43-999316748 / posso atender as 13:00 hoje

----------


## NorteTelecom

> como?


É feito com inox e papel alumínio

----------


## pazini

Bom dia galera bom realmente APC 5A 90 IPoll 3 esta instável com antenas Wom 5000 mimo e siso, com Wom 5a mimo parece estar estável, mas como uso os 3 modelos e com essa instabilidade hoje mudei a APC 5A 90 para Access Point (auto WDS) para testar, lembrando que tenho o mesmo cenário com APC 5M90+ e não tenho nenhum problema.
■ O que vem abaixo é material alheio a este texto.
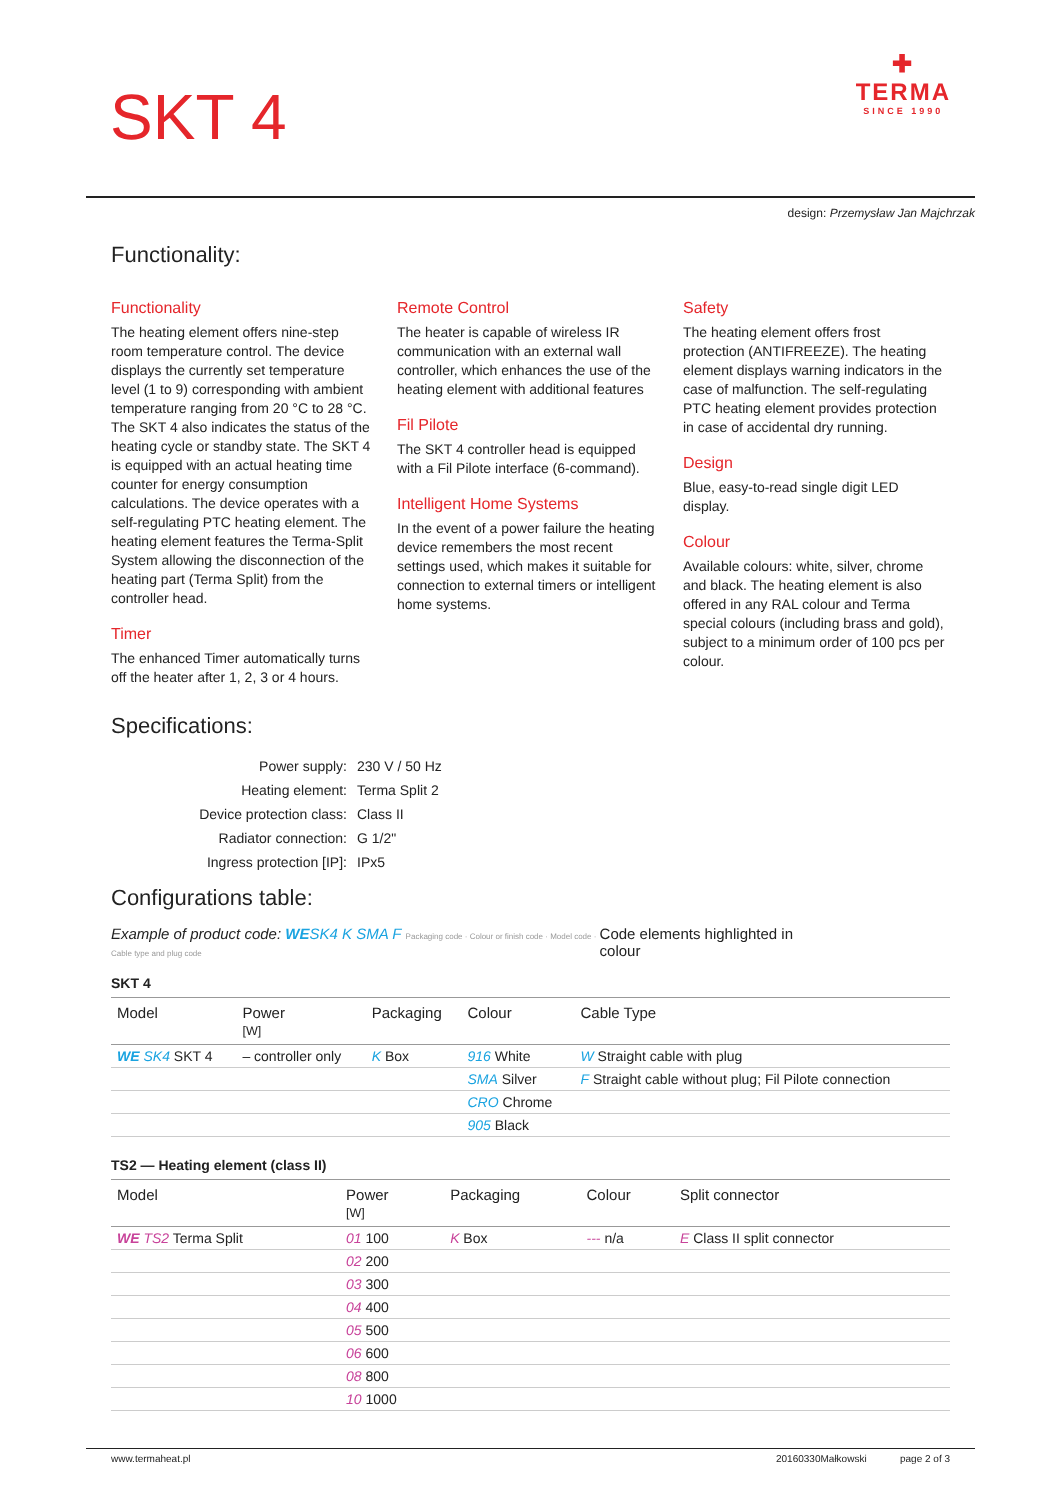SKT 4
✚
TERMA
SINCE 1990
design: Przemysław Jan Majchrzak
Functionality:
Functionality
The heating element offers nine-step room temperature control. The device displays the currently set temperature level (1 to 9) corresponding with ambient temperature ranging from 20 °C to 28 °C. The SKT 4 also indicates the status of the heating cycle or standby state. The SKT 4 is equipped with an actual heating time counter for energy consumption calculations. The device operates with a self-regulating PTC heating element. The heating element features the Terma-Split System allowing the disconnection of the heating part (Terma Split) from the controller head.
Timer
The enhanced Timer automatically turns off the heater after 1, 2, 3 or 4 hours.
Remote Control
The heater is capable of wireless IR communication with an external wall controller, which enhances the use of the heating element with additional features
Fil Pilote
The SKT 4 controller head is equipped with a Fil Pilote interface (6-command).
Intelligent Home Systems
In the event of a power failure the heating device remembers the most recent settings used, which makes it suitable for connection to external timers or intelligent home systems.
Safety
The heating element offers frost protection (ANTIFREEZE). The heating element displays warning indicators in the case of malfunction. The self-regulating PTC heating element provides protection in case of accidental dry running.
Design
Blue, easy-to-read single digit LED display.
Colour
Available colours: white, silver, chrome and black. The heating element is also offered in any RAL colour and Terma special colours (including brass and gold), subject to a minimum order of 100 pcs per colour.
Specifications:
| Power supply: | 230 V / 50 Hz |
| Heating element: | Terma Split 2 |
| Device protection class: | Class II |
| Radiator connection: | G 1/2" |
| Ingress protection [IP]: | IPx5 |
Configurations table:
Example of product code: WE SK4 K SMA F Packaging code · Colour or finish code · Model code · Cable type and plug code Code elements highlighted in colour
SKT 4
| Model | Power [W] | Packaging | Colour | Cable Type |
| --- | --- | --- | --- | --- |
| WE SK4 SKT 4 | – controller only | K Box | 916 White | W Straight cable with plug |
| | | | SMA Silver | F Straight cable without plug; Fil Pilote connection |
| | | | CRO Chrome | |
| | | | 905 Black | |
TS2 — Heating element (class II)
| Model | Power [W] | Packaging | Colour | Split connector |
| --- | --- | --- | --- | --- |
| WE TS2 Terma Split | 01 100 | K Box | --- n/a | E Class II split connector |
| | 02 200 | | | |
| | 03 300 | | | |
| | 04 400 | | | |
| | 05 500 | | | |
| | 06 600 | | | |
| | 08 800 | | | |
| | 10 1000 | | | |
www.termaheat.pl 20160330Małkowski page 2 of 3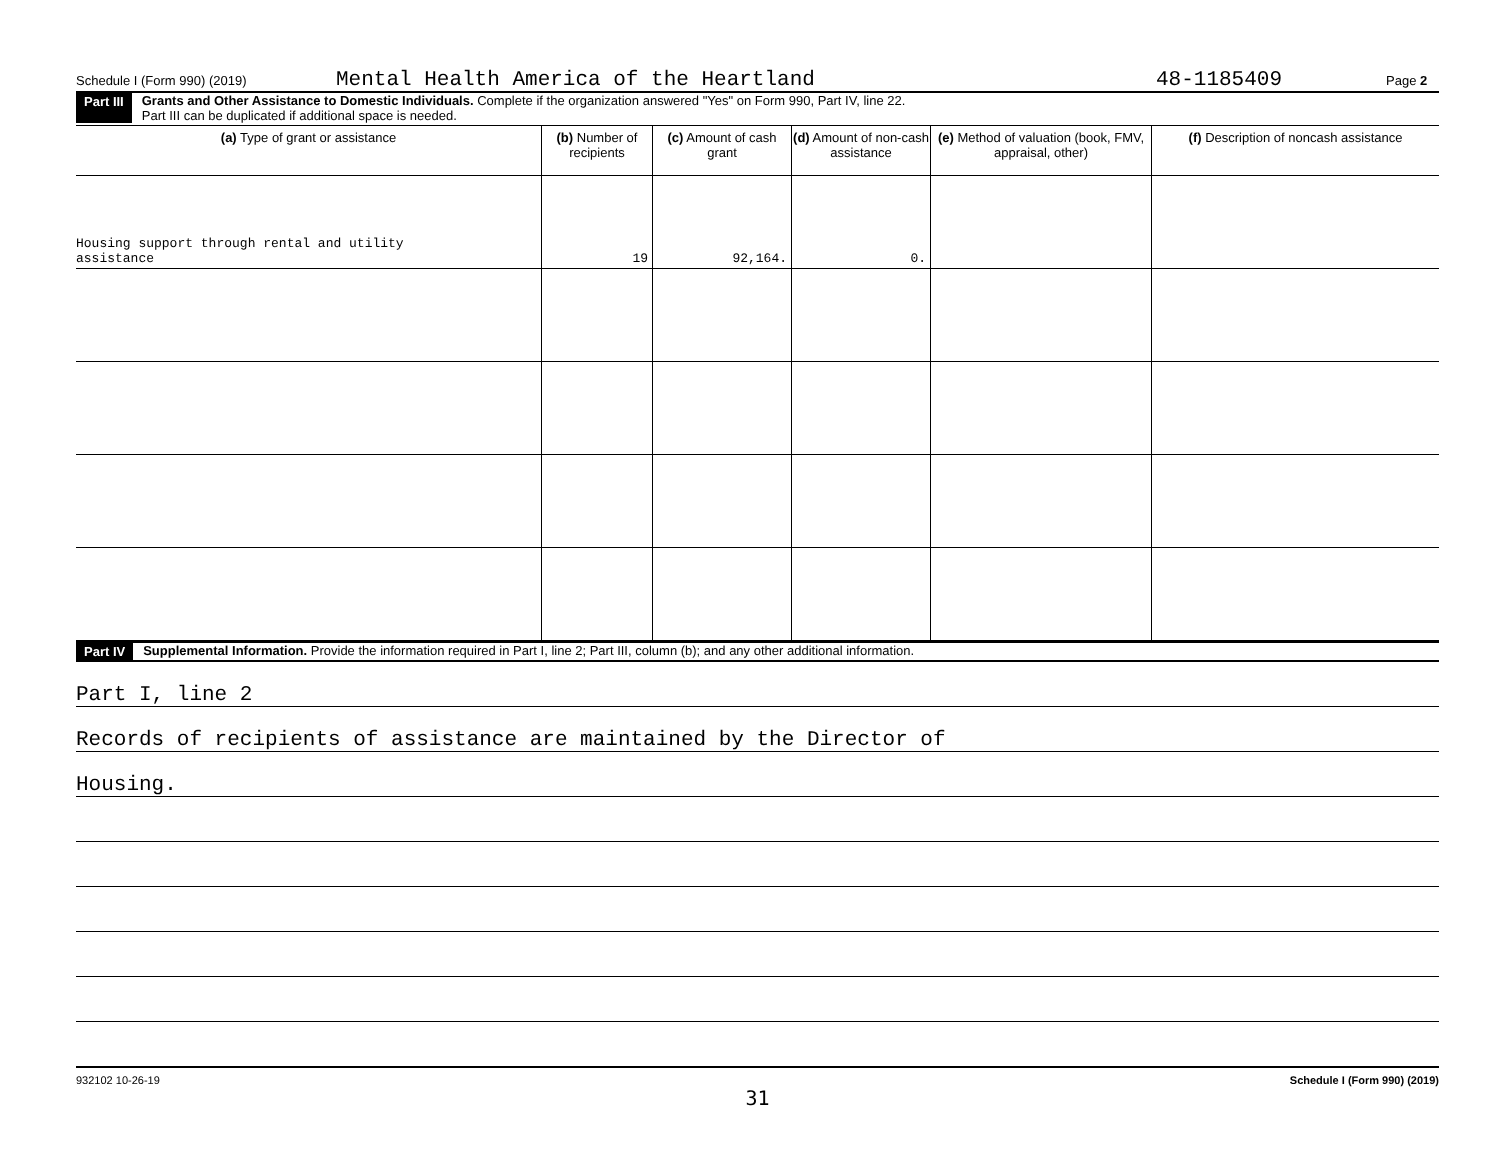Schedule I (Form 990) (2019) Mental Health America of the Heartland 48-1185409 Page 2
Part III Grants and Other Assistance to Domestic Individuals. Complete if the organization answered "Yes" on Form 990, Part IV, line 22.
Part III can be duplicated if additional space is needed.
| (a) Type of grant or assistance | (b) Number of recipients | (c) Amount of cash grant | (d) Amount of non-cash assistance | (e) Method of valuation (book, FMV, appraisal, other) | (f) Description of noncash assistance |
| --- | --- | --- | --- | --- | --- |
| Housing support through rental and utility assistance | 19 | 92,164. | 0. | | |
Part IV Supplemental Information. Provide the information required in Part I, line 2; Part III, column (b); and any other additional information.
Part I, line 2
Records of recipients of assistance are maintained by the Director of
Housing.
932102 10-26-19 Schedule I (Form 990) (2019)
31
Vou testar e depois posto o resultado para ver se para as reclamações.

----------


## NorteTelecom

> Bom dia galera bom realmente APC 5A 90 IPoll 3 esta instável com antenas Wom 5000 mimo e siso, com Wom 5a mimo parece estar estável, mas como uso os 3 modelos e com essa instabilidade hoje mudei a APC 5A 90 para Access Point (auto WDS) para testar, lembrando que tenho o mesmo cenário com APC 5M90+ e não tenho nenhum problema. Vou testar e depois posto o resultado para ver se para as reclamações.


E só você isolar esses painéis com papel alumínio e inox por dentro, se quiser mais detalhes me chama aí que te explico o jeito certo

----------


## meyknho

> E só você isolar esses painéis com papel alumínio e inox por dentro, se quiser mais detalhes me chama aí que te explico o jeito certo


Boa Tarde, poderia exemplificar o procedimento com imagens?

Att, Aleff Meykson

----------


## NorteTelecom

Não tenho fotos, pra semana vou montar o processo e te mando

----------